Page extract:

We apply the described completeness measure to the tweets that were also subject to collection in the final harvest.

### C0. Maximal Like and Retweet Counts

To implement the completeness measure, we add the final harvest like/retweet count to the timeseries dataframes,so we can find the maximum number of likes/retweets across all observations:

In [None]:
timeseries_likes_all = timeseries_likes
timeseries_retweets_all = timeseries_retweets
for tweet in finalharvest_l.index:
    timeseries_likes_all.at[tweet,'final'] = finalharvest_l.at[tweet,'like_count']
for tweet in finalharvest_r.index:
    timeseries_retweets_all.at[tweet,'final'] = finalharvest_r.at[tweet,'retweet_count']

max_likes = timeseries_likes_all.max(axis=1)
max_retweets = timeseries_retweets_all.max(axis=1)

For fun, let us print the tweets IDs of the tweets with most likes and retweets:

In [None]:
print("Likes:   ", max_likes.idxmax(), max_likes.max())
print("Retweets:", max_retweets.idxmax(), max_retweets.max())

### C1. How many tweets were included in the final harvest?

As we below subset to tweet included in the final harvest, it may be of interest to know how large a portion of all collected tweets this is:

In [None]:
all_vs_finalharvest = pd.DataFrame()
all_vs_finalharvest.loc[1,'All'] = likers.shape[0]
all_vs_finalharvest.loc[1,'Final harvest'] = finalharvest_l.shape[0]
all_vs_finalharvest.loc[1,'%'] = (finalharvest_l.shape[0]/likers.shape[0])*100
all_vs_finalharvest.loc[2,'All'] = retweeters.shape[0]
all_vs_finalharvest.loc[2,'Final harvest'] = finalharvest_r.shape[0]
all_vs_finalharvest.loc[2,'%'] = (finalharvest_r.shape[0]/retweeters.shape[0])*100
all_vs_finalharvest = all_vs_finalharvest.apply(np.floor).astype('int')
all_vs_finalharvest.index = ['Likes', 'Retweets']
all_vs_finalharvest

### C2. Plot overviews of missed likers and retweeters

This section gives a visual overview of how complete the dataset is (again, measured by number of collected likers vs. maximum like count across all observations to account for deletions).

In [None]:
getindex = likers.index.intersection(finalharvest_l.index)
subset_likerscomplete = likers.loc[getindex]
# drop any columns that as a result only contain NaN, i.e. users that have not liked any of the final harvest tweets:
subset_likerscomplete = subset_likerscomplete.dropna(how='all', axis=1) 

getindex = retweeters.index.intersection(finalharvest_r.index)

Given records:
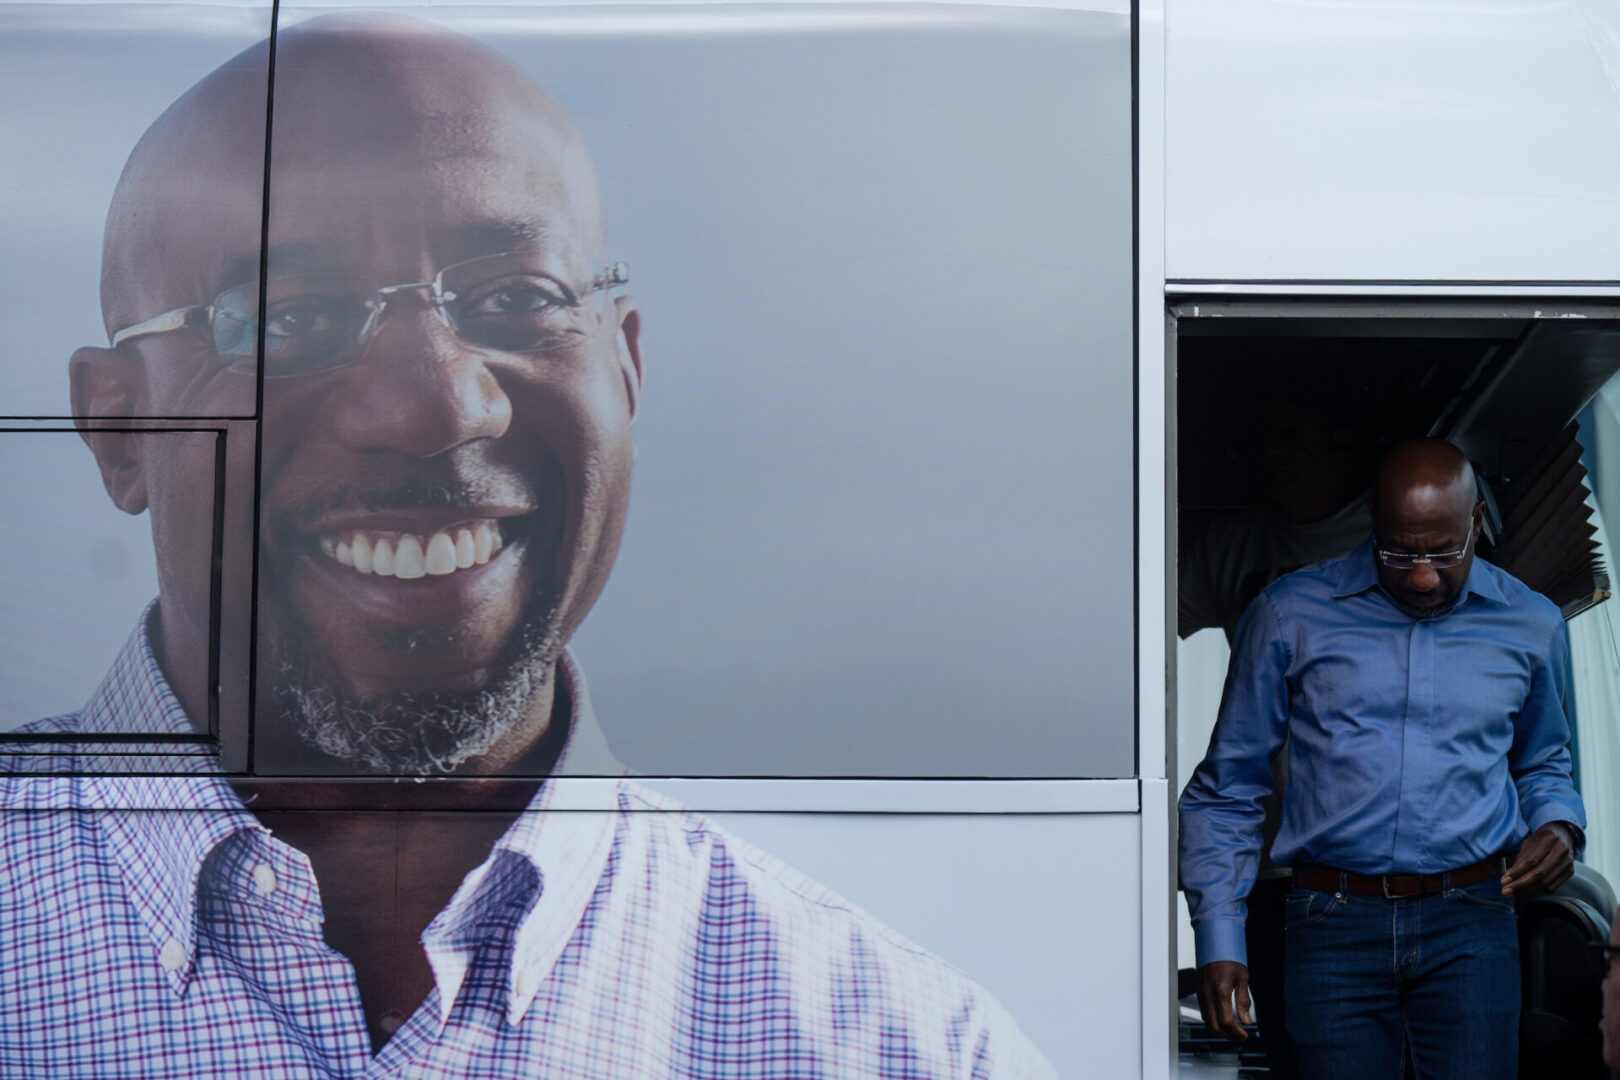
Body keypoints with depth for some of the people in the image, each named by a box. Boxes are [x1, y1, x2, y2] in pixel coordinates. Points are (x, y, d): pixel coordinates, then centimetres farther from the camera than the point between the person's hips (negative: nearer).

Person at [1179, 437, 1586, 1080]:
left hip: (1469, 928, 1)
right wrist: (1219, 942, 1)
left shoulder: (1530, 625, 9)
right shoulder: (1290, 615, 2)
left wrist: (1558, 827, 4)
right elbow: (1226, 789, 8)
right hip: (1334, 927, -1)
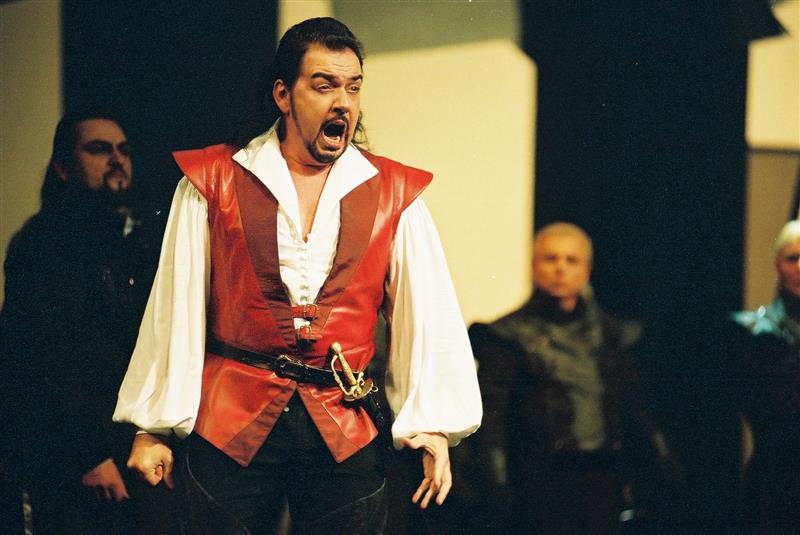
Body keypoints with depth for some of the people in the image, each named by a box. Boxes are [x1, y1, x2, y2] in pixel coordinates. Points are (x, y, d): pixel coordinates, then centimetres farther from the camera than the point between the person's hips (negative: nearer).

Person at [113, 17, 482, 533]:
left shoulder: (393, 194, 5)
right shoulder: (214, 181, 2)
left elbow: (427, 315, 2)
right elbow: (177, 310, 3)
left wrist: (434, 426, -6)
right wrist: (154, 427, 4)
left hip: (346, 432, 1)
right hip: (230, 424, -1)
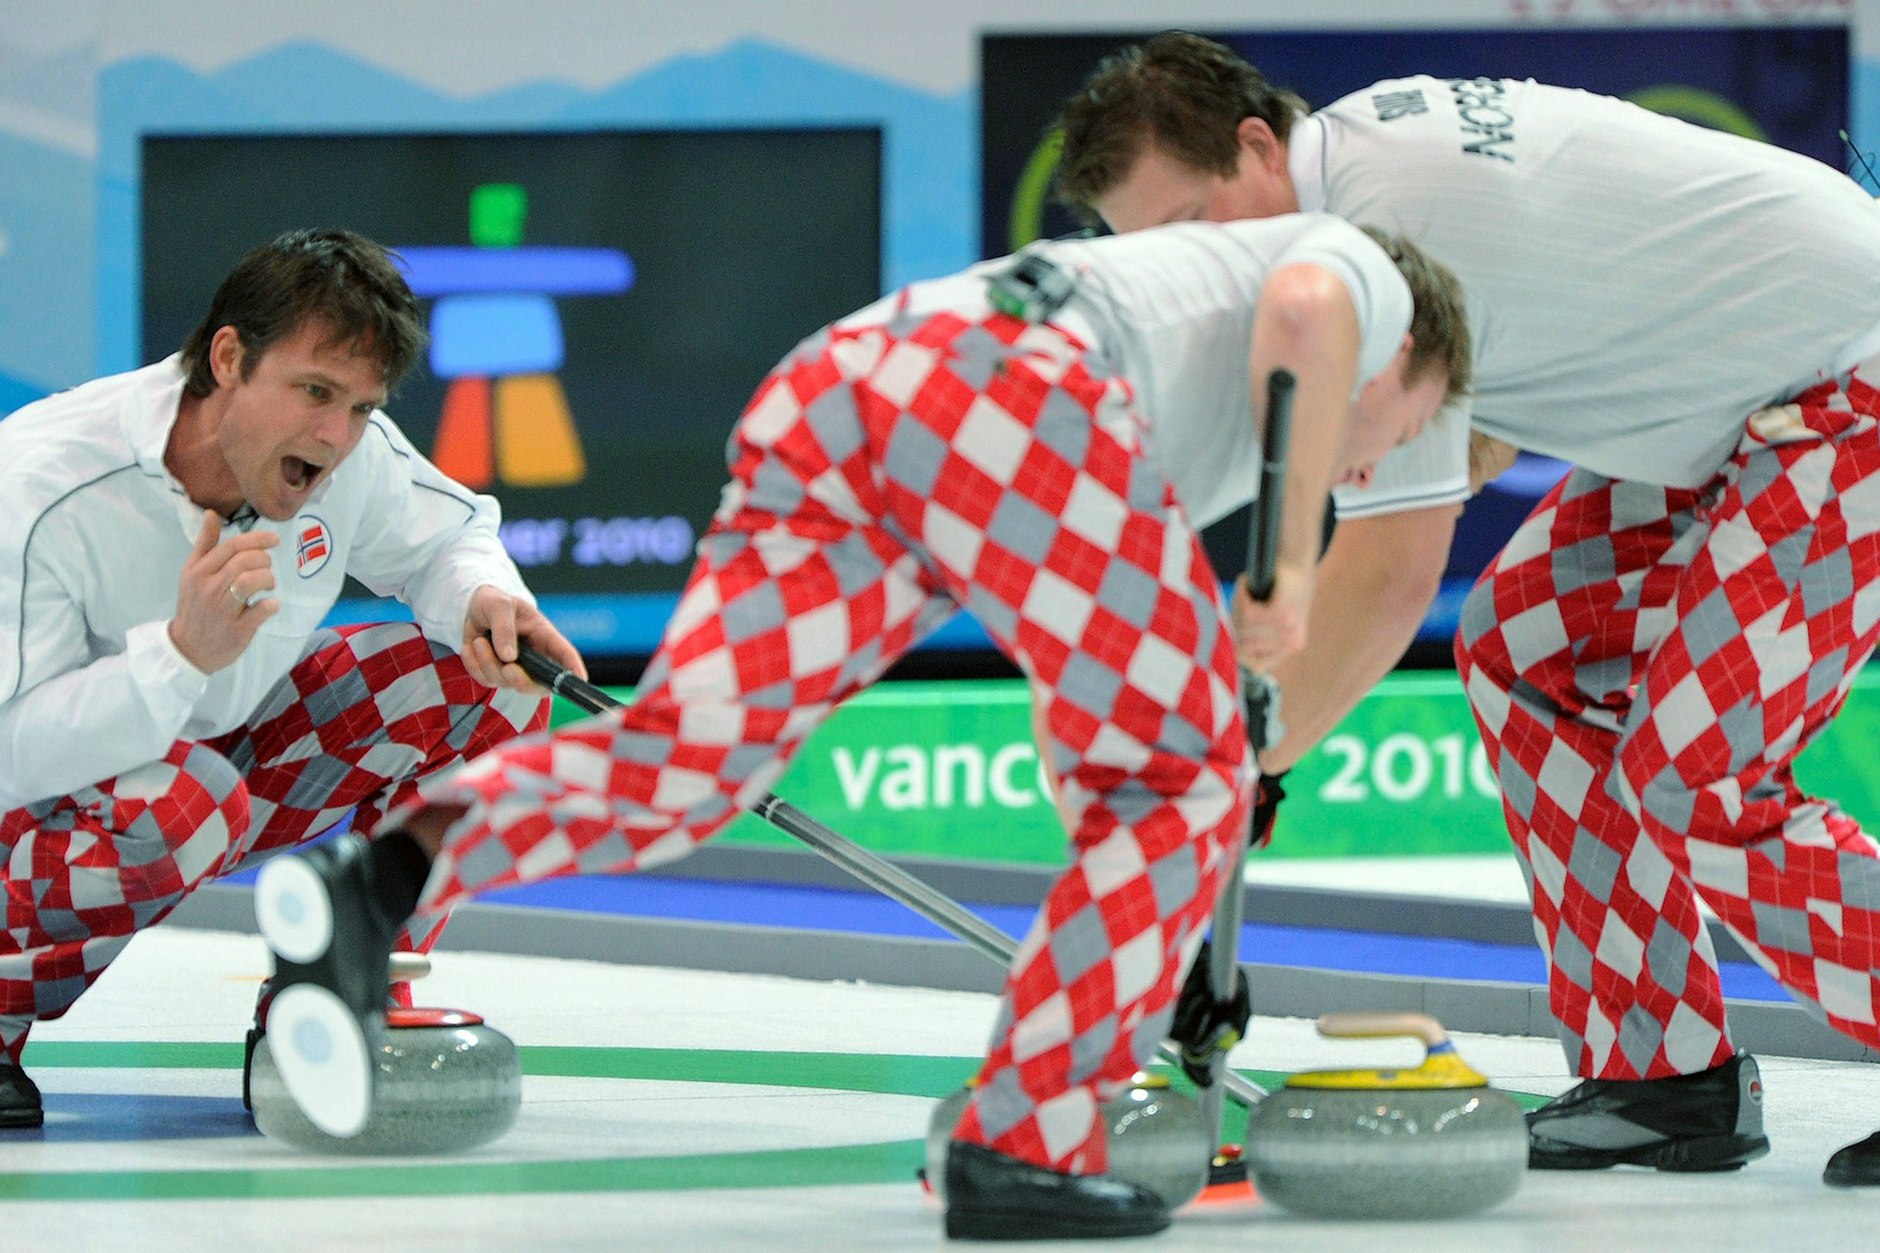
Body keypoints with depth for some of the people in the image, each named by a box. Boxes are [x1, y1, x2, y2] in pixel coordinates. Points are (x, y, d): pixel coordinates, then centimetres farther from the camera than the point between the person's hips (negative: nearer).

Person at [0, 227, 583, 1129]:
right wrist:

Activity list:
- 1) Translate this sentence from the tweet-harvest notebook into Spanish: "We apply the described completeness measure to the tweets that were also subject to collection in the final harvest."
- 2) Decide whether each statement agrees with the tweet-harvest notebook. Answer yes or no for each, quoting the deciding words.
(a) The completeness measure is applied to tweets that were also collected in the final harvest.
(b) The maximum number of likes/retweets is found across all observations.
(c) Columns that contain only NaN are kept in the liker subset.
- 3) In the tweet-harvest notebook, what do the columns that end up containing only NaN represent?

Solutions to the exercise:
- 1) Aplicamos la medida de completitud descrita a los tuits que también fueron objeto de recolección en la cosecha final.

- 2)
(a) Yes: "We apply the described completeness measure to the tweets that were also subject to collection in the final harvest."
(b) Yes: "so we can find the maximum number of likes/retweets across all observations"
(c) No: "drop any columns that as a result only contain NaN"

- 3) Users that have not liked any of the final harvest tweets.